Directions for this task |
Your job with the data below: print everything from the line that holds "X112462500Y-96600000D03*" down to the line that holds "X115480000Y-90600400D03*", ends included, exactly, and nothing else.

Information given |
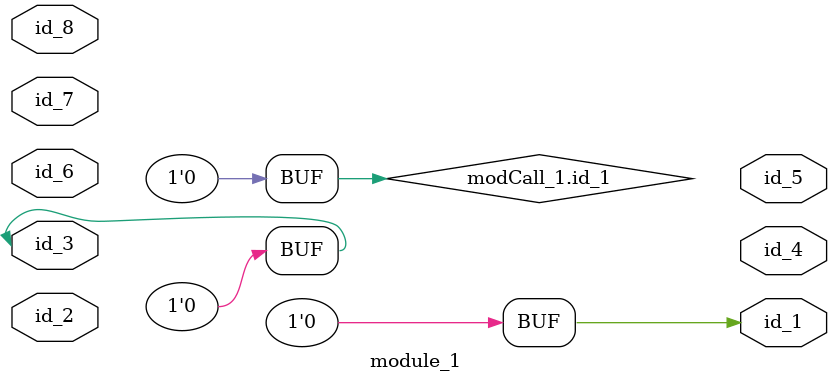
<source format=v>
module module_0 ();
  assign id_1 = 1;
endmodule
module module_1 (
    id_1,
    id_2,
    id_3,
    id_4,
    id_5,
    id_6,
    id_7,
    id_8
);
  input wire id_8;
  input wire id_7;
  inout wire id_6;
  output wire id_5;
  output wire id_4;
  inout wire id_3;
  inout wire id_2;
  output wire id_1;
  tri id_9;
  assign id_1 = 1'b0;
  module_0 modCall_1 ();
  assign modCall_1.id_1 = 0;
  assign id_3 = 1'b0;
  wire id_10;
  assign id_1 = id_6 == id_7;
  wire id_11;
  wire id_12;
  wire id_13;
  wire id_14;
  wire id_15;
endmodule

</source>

==

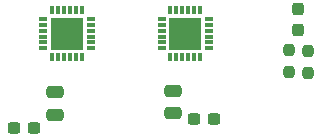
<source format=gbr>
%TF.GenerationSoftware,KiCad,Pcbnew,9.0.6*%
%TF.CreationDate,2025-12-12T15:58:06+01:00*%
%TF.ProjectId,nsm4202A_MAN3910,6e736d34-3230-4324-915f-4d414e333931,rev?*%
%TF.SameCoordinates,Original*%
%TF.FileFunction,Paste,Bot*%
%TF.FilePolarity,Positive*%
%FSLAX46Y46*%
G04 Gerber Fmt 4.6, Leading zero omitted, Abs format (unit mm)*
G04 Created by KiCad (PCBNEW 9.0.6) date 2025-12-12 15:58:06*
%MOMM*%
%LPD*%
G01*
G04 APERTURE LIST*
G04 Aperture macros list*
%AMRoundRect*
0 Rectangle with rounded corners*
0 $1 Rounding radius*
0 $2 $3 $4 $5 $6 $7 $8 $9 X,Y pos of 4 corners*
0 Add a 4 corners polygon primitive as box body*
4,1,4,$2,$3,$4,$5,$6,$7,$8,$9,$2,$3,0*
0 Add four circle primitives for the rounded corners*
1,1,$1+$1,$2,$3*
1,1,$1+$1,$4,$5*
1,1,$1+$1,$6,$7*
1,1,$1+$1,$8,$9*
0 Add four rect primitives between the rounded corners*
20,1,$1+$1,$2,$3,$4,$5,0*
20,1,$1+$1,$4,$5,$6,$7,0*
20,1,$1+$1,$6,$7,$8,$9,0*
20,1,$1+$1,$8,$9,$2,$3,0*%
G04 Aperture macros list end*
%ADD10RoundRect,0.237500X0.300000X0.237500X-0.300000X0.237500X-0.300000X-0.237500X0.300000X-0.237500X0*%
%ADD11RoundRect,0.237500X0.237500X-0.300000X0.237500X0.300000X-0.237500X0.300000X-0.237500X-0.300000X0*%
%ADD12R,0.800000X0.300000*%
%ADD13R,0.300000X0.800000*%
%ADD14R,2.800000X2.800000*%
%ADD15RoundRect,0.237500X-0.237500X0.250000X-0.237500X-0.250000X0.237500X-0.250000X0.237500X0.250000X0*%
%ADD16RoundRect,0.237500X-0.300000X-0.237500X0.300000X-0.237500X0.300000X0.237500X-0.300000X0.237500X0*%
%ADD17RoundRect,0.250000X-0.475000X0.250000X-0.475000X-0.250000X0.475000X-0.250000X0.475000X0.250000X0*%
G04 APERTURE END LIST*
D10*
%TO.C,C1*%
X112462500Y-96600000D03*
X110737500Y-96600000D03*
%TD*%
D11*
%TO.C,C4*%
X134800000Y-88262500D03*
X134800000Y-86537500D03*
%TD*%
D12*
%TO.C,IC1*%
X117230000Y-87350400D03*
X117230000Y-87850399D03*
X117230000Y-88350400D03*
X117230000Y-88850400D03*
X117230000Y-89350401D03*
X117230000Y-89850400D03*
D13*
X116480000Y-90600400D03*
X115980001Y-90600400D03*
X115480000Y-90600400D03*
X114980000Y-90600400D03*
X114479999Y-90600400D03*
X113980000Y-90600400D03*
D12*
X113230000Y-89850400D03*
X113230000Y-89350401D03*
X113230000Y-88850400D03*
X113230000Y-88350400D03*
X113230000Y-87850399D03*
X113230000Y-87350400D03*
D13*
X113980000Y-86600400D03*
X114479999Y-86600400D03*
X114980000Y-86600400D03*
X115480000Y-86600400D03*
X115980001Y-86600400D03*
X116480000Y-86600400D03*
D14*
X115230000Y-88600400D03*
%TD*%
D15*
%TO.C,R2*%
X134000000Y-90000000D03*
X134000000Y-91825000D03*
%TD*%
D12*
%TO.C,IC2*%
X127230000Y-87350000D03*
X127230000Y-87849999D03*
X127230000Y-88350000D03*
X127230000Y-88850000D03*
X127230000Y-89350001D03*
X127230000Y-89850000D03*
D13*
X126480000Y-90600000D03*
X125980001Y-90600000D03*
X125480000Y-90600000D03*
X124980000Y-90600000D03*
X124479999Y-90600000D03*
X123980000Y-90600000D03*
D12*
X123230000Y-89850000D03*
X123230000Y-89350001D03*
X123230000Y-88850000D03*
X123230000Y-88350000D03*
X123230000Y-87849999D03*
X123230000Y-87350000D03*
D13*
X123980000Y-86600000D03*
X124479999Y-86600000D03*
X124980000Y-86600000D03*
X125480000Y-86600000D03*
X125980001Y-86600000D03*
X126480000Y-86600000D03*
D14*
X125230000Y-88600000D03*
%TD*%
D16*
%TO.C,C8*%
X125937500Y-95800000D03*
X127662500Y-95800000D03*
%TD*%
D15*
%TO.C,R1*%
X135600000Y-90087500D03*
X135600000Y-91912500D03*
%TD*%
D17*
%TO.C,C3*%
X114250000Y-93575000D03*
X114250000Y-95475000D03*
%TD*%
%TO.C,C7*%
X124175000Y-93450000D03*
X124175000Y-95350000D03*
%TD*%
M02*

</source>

...

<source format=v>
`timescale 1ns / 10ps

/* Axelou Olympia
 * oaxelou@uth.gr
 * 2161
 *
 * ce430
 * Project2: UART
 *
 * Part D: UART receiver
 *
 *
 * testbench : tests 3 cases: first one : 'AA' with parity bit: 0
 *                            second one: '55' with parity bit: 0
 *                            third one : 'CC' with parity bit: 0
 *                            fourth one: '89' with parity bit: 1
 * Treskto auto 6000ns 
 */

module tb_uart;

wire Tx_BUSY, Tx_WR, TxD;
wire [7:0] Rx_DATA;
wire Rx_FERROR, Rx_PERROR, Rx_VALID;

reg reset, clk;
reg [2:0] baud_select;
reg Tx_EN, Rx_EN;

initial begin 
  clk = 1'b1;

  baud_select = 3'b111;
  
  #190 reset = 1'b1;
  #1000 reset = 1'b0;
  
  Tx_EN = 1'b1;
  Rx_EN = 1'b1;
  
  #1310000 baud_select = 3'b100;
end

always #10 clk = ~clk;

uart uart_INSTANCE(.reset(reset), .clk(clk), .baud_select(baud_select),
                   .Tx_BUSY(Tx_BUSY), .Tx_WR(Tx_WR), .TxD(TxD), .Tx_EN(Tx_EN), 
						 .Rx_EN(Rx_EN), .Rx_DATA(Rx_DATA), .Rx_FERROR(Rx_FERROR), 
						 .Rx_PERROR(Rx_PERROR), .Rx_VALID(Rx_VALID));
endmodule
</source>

Task result |
X112462500Y-96600000D03*
X110737500Y-96600000D03*
%TD*%
D11*
%TO.C,C4*%
X134800000Y-88262500D03*
X134800000Y-86537500D03*
%TD*%
D12*
%TO.C,IC1*%
X117230000Y-87350400D03*
X117230000Y-87850399D03*
X117230000Y-88350400D03*
X117230000Y-88850400D03*
X117230000Y-89350401D03*
X117230000Y-89850400D03*
D13*
X116480000Y-90600400D03*
X115980001Y-90600400D03*
X115480000Y-90600400D03*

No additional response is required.